There are several case-control, cohort, and intervention studies on vitamin E and human cancers, but our main focus will address breast cancer. Numerous case-control studies utilized vitamin E and 11 studies found a risk reduction [112,113,114,115,116,117,118,119,120,121,122], however, 13 studies did not find an association with breast cancer incidence (Table 5) [123,124,125,126,127,128,129,130,131,132,133,134,135]. In the Shanghai Breast Cancer Study, they suggest that vitamin E supplement may reduce the risk of breast cancer among women who have low dietary intake [122]. To date, 12 cohort studies did not find any relation between vitamin E and prevention of breast cancer risk (Table 6) [136,137,138,139,140,141,142,143,144,145,146,147]. In one cohort study, the European Prospective Investigation into Cancer and Nutrition (EPIC) trial observed that vitamin E did not reduce breast cancer risk, but there was a weak risk reduction in post-menopausal women [145]. While investigating vitamin supplement during breast cancer treatment and survival, Nechuta et al. determined that vitamin E supplementation in the first 6 months after diagnosis may reduce risk of mortality and recurrence [148].

Previously, detailed assessments revealed that vitamin E (α-tocopherol) supplements did not protect against breast cancer [149,150]. Recently, Fulan et al. performed a meta-analysis on 38 studies between vitamin E and breast cancer [151]. For case-control studies, dietary vitamin E and total vitamin E reduced breast cancer risk by 18% and 11%, respectively [151]. When the cohort studies were pooled with the case-control studies, dietary vitamin E and total vitamin E both became nonsignificant [151]. Thus, a conclusion remains elusive between breast cancer and vitamin E. The term “vitamin E” is used loosely, and a distinction in these case-control and cohort studies need to clarify which variant of vitamin E is utilized.
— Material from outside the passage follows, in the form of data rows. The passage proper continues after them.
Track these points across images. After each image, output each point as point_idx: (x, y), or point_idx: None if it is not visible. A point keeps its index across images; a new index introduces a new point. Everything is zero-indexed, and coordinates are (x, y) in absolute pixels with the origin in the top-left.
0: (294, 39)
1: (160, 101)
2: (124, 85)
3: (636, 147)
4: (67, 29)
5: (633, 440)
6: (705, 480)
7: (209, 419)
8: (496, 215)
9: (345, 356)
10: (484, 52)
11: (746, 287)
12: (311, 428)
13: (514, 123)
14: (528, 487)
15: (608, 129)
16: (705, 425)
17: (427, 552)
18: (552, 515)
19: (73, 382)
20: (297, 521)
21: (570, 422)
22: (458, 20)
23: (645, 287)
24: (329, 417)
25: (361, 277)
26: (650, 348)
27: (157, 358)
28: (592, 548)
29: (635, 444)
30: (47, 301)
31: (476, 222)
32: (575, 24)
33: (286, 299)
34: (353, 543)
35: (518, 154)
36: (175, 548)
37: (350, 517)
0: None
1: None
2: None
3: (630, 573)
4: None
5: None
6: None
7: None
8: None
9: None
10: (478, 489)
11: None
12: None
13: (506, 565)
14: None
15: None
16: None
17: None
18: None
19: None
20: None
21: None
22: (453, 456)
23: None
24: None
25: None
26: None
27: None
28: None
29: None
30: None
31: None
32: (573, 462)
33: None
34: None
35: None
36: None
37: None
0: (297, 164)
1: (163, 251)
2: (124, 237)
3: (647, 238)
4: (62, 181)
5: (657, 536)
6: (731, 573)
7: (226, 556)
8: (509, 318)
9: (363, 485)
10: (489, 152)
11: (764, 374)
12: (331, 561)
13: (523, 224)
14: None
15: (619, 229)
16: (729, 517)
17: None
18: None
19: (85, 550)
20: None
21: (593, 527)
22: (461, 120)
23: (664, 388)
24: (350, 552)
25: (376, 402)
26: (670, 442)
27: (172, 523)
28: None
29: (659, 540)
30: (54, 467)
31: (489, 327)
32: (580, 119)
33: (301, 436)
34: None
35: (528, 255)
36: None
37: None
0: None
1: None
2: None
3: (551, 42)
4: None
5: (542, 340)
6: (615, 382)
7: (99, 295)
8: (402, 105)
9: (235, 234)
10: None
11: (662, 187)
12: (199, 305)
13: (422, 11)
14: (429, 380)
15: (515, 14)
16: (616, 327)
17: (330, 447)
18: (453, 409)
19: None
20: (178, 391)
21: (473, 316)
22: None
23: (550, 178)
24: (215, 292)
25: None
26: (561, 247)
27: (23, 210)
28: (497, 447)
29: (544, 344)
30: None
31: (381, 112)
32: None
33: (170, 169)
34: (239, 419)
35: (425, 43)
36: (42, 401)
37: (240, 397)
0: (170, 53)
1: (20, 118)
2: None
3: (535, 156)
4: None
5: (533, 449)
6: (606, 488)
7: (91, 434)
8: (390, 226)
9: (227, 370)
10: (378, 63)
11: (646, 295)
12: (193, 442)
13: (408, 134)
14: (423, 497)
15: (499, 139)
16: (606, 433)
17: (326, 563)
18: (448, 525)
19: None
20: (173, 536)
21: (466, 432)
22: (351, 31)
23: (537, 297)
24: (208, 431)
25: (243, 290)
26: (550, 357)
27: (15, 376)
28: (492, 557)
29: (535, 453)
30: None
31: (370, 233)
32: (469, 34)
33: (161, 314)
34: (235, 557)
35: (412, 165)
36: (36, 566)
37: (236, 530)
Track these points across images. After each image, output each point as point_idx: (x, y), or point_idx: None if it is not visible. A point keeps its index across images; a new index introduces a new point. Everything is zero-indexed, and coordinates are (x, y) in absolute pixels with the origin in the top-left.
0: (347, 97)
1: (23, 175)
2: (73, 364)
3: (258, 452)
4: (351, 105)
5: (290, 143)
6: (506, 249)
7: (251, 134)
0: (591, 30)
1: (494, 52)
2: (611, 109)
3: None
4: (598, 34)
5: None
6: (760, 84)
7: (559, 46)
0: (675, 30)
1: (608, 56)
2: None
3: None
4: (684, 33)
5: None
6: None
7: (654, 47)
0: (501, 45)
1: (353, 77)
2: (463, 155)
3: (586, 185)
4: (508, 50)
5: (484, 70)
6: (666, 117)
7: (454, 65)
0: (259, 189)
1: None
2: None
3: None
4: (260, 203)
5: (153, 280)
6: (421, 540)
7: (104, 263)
The Alpha-Tocopherol, Beta-Carotene (ATBC) Cancer Prevention Study examined the prevention of lung and other cancers with supplementation of all-racemic-α-tocopherol acetate (50 mg/day) and β-carotene (20 mg/day) daily, which did not have an effect on lung or colorectal cancer [152,153]. However, the ATBC study found that males supplemented with α-tocopherol acetate (50 mg daily) had 32% lower prostate cancer incidence and 41% reduction in prostate cancer deaths [154]. The Physicians’ Health Study II gave supplements of 400 IU of α-tocopherol every other day or 500 mg of vitamin C daily and concluded that neither vitamin E nor C reduced the risk of prostate cancer [155]. The Selenium and Vitamin E Cancer Prevention Trial (SELECT) administered selenium (200 μg/day) and all rac-α-tocopheryl acetate (400 IU/day) and revealed that selenium or vitamin E, alone or in combination, did not prevent prostate cancer [156]. These previous clinical and epidemiological studies have been primarilyutilized α-tocopherol, and not a mixture of tocopherols or other variants of tocopherols for chemoprevention [37,38,39,40].

There have been 3 breast cancer randomized controlled trials (RCT), which administered supplemental natural-source vitamin E (either 400 IU or 600 IU), and concluded that there was no overall benefit of vitamin E supplementation [37,157,158]. Only one RCT specified using the variant α-tocopherol [158], but in most cases, the studies do not identify which variant of vitamin E was utilized. Thus, epidemiological evidence between vitamin E and breast cancer is limited and inconsistent [41]. There are four tocopherols and four tocotrienols that comprise vitamin E, each which differ in chemical structure, bioavailability, and activity. Results will remain inconclusive unless the specific variant is identified for each study.